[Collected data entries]
↓↓↓
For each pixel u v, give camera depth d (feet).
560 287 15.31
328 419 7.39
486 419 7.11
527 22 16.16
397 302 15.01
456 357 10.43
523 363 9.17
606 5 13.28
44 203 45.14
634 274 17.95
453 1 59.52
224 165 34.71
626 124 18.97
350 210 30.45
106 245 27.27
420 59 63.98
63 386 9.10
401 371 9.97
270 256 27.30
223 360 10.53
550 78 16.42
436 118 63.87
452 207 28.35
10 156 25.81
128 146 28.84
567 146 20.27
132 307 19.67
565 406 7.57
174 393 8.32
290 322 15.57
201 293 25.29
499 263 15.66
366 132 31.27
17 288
↑↑↑
◆ WORK TASK: Without altering a single word, reproduce the entries above.

◆ SOLUTION FOR THIS TASK:
For each pixel u v, give camera depth d (feet).
560 287 15.31
328 419 7.39
486 419 7.11
527 22 16.16
397 302 15.01
456 357 10.43
523 363 9.17
606 5 13.28
44 203 45.14
634 274 17.95
453 1 59.52
224 165 34.71
626 124 18.97
350 210 30.45
106 245 27.27
420 59 63.98
63 386 9.10
401 371 9.97
270 256 27.30
223 360 10.53
550 78 16.42
436 118 63.87
452 207 28.35
10 156 25.81
128 146 28.84
567 146 20.27
132 307 19.67
565 406 7.57
174 393 8.32
290 322 15.57
201 293 25.29
499 263 15.66
366 132 31.27
17 288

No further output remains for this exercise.